Realized on assignment for Voice of America (VOA)

When child brides grow up and become women, their life is already sealed, as is their look: hard and conscious. According to a worldwide report by the United Nations High Commissioner for Human Rights, over 650 million women alive today were married as children.

Child marriage is often followed by pregnancy and premature births, with higher above average maternal mortality rates. Orkida was 14 years old when she was given in marriage by her family in Albania; the dowry brought by her husband was used to get her elder sister treated. Today Orkida is 40 years old, has five children and is already a grandmother, having given one of her daughters, Bleona, in marriage at the age of 12. She, too, is mother of 3 children and is just 18 years old. From mother to daughter…a never ending circle. Always due to the same two factors: poverty and illiteracy.

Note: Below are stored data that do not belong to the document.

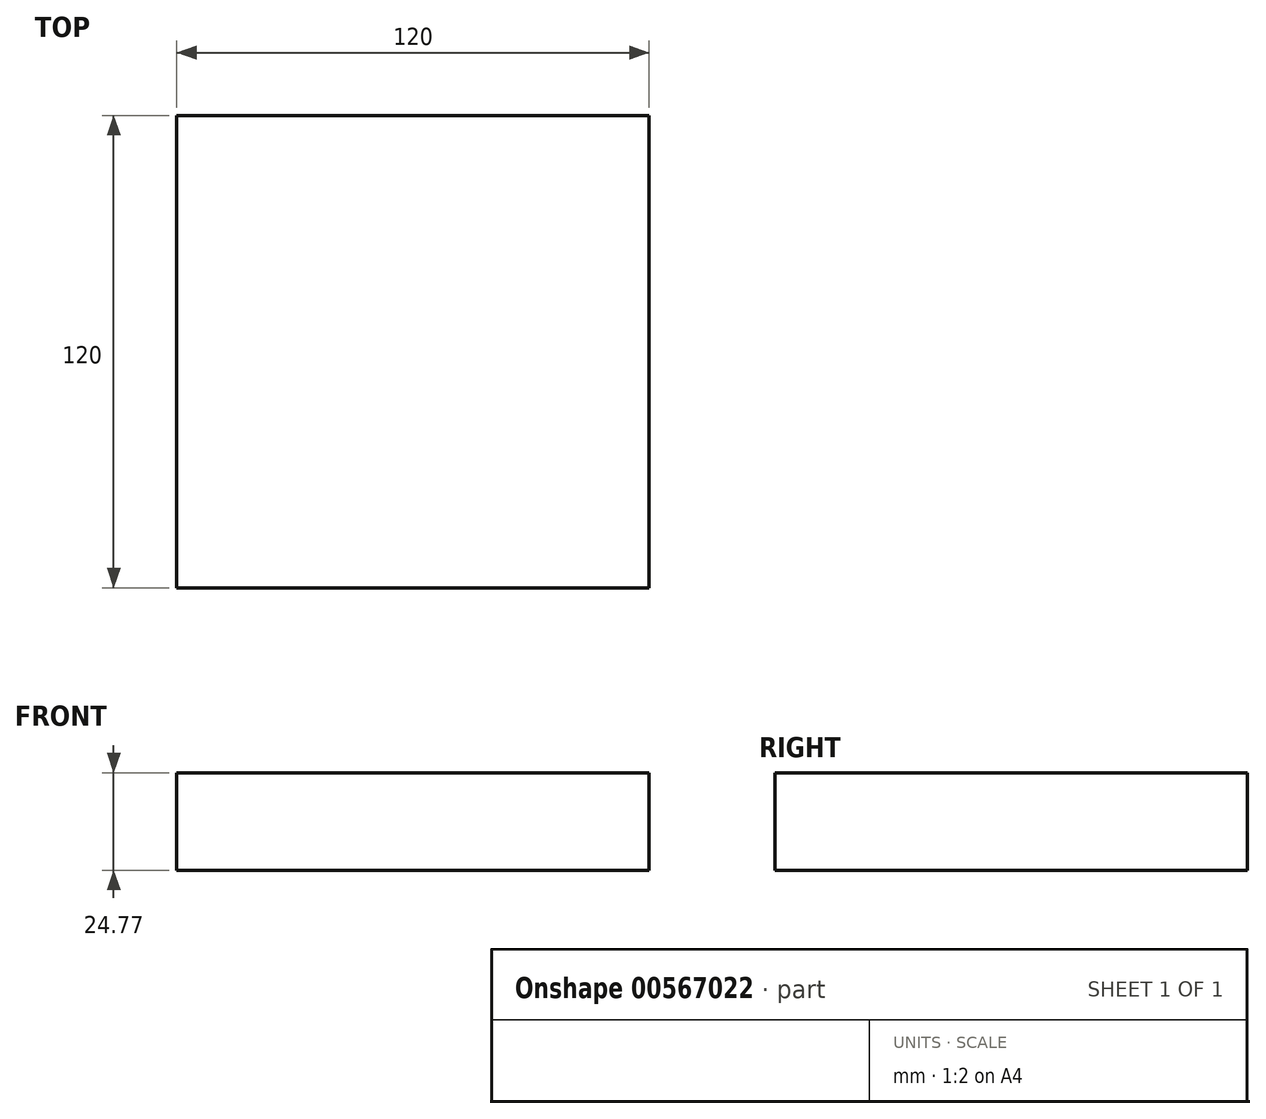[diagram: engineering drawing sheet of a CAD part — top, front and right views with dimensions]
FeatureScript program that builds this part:
annotation { "Feature Type Name" : "Feature", "Feature Type Description" : "" }
export const myFeature = defineFeature(function(context is Context, id is Id, definition is map)
    precondition{}
    {
        {
            var Q0;
            Q0=qCreatedBy(makeId("Top.planeOp"),FACE);
            var sketch = newSketch(context, id + "F0", { "sketchPlane" : qUnion([Q0])});
            skLineSegment(sketch, "E0.bottom", {"start": v(60, 60) * mm, "end": v(-60, 60) * mm});
            skLineSegment(sketch, "E0.top", {"start": v(60, -60) * mm, "end": v(-60, -60) * mm});
            skLineSegment(sketch, "E0.left", {"start": v(60, 60) * mm, "end": v(60, -60) * mm});
            skLineSegment(sketch, "E0.right", {"start": v(-60, 60) * mm, "end": v(-60, -60) * mm});
            skPoint(sketch, "E0.middle", {"position": v(0, 0) * mm});
            skSolve(sketch);
        }
        {
            var Q0;
            Q0 = qSketchRegion(id + "F0", true);
            extrude(context, id + "F1", {"entities" : qUnion([Q0]), "depth" : 24.76 * mm, "offsetDistance" : 25 * mm});
        }
    });
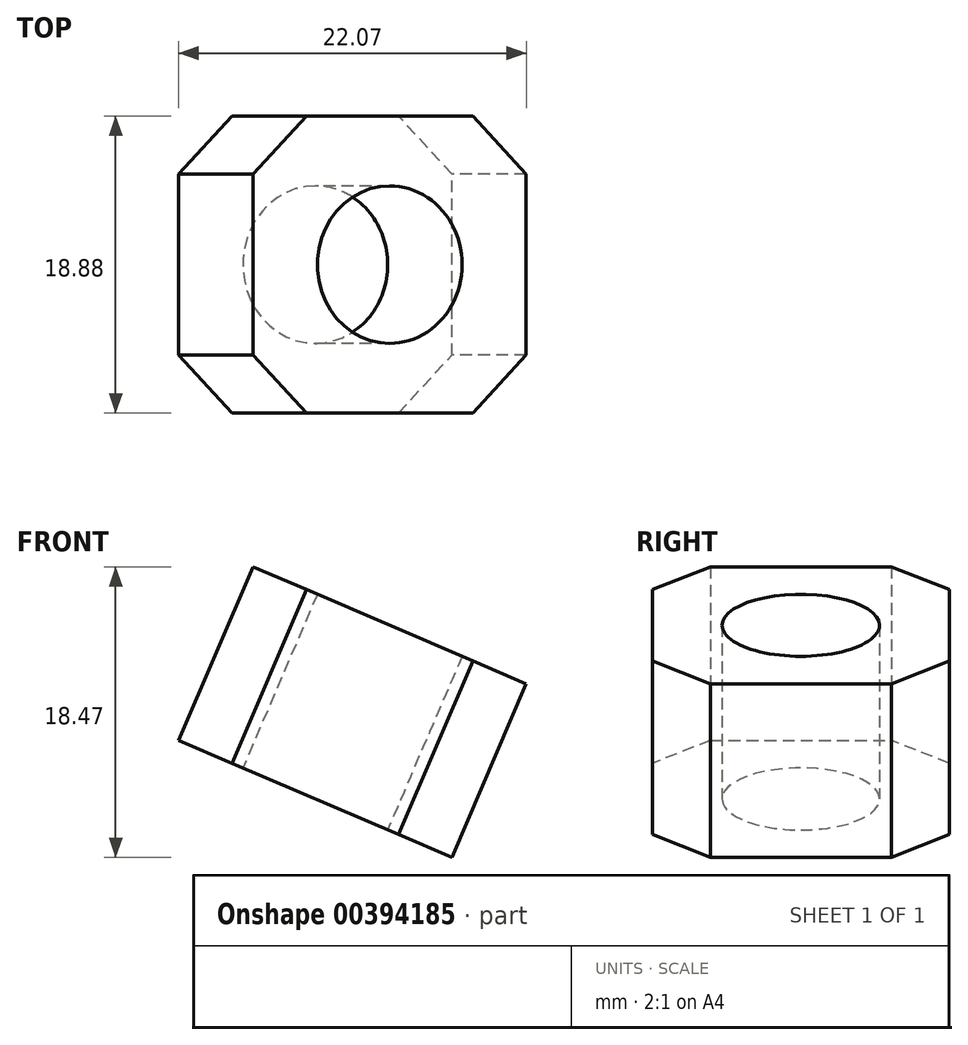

From Southern Asia to sub-Saharan Africa, passing through the humanitarian crisis in the Middle East, right into the heart of Europe: every year at least 12 million girls are married before they reach the age of 18. This is 28 girls every minute. Marriage is not a choice for them; it marks, instead, the end of childhood and the beginning of an uncertain future, depriving them of the possibility to make decisions about their own lives, making them more vulnerable to violence and abuse. A transcultural phenomenon that unites distant peoples living in the same condition, as it is within the Roma community in Tirana, Albania. Here, for many families like that of Orkida, to give a little girl in marriage is as good a way as another to survive. Almost all of them, once they have come of age, already have several children to look after, often with their husbands in prison. Sometimes with puffy eyes or torn wedding pictures behind them. According to Save the Children, the majority of child brides have received limited education and vocational opportunities and, as a consequence of child marriage, often drop out of school or are not allowed to return. It’s difficult to get away from the invisible prison where they have been confined since an early age, some women nevertheless have succeeded. After suffering years of her husband’s alcoholism and beatings, Orkida decided to divorce him and became the leader of the Roman Organization “Catia e Gruas Rome”, which stands for the rights of the Roma minorities. Education, work and desegregation are the only antidote to prevent millions of little girls, everywhere in the world, from continuing to be sold as brides. From mother to daughter.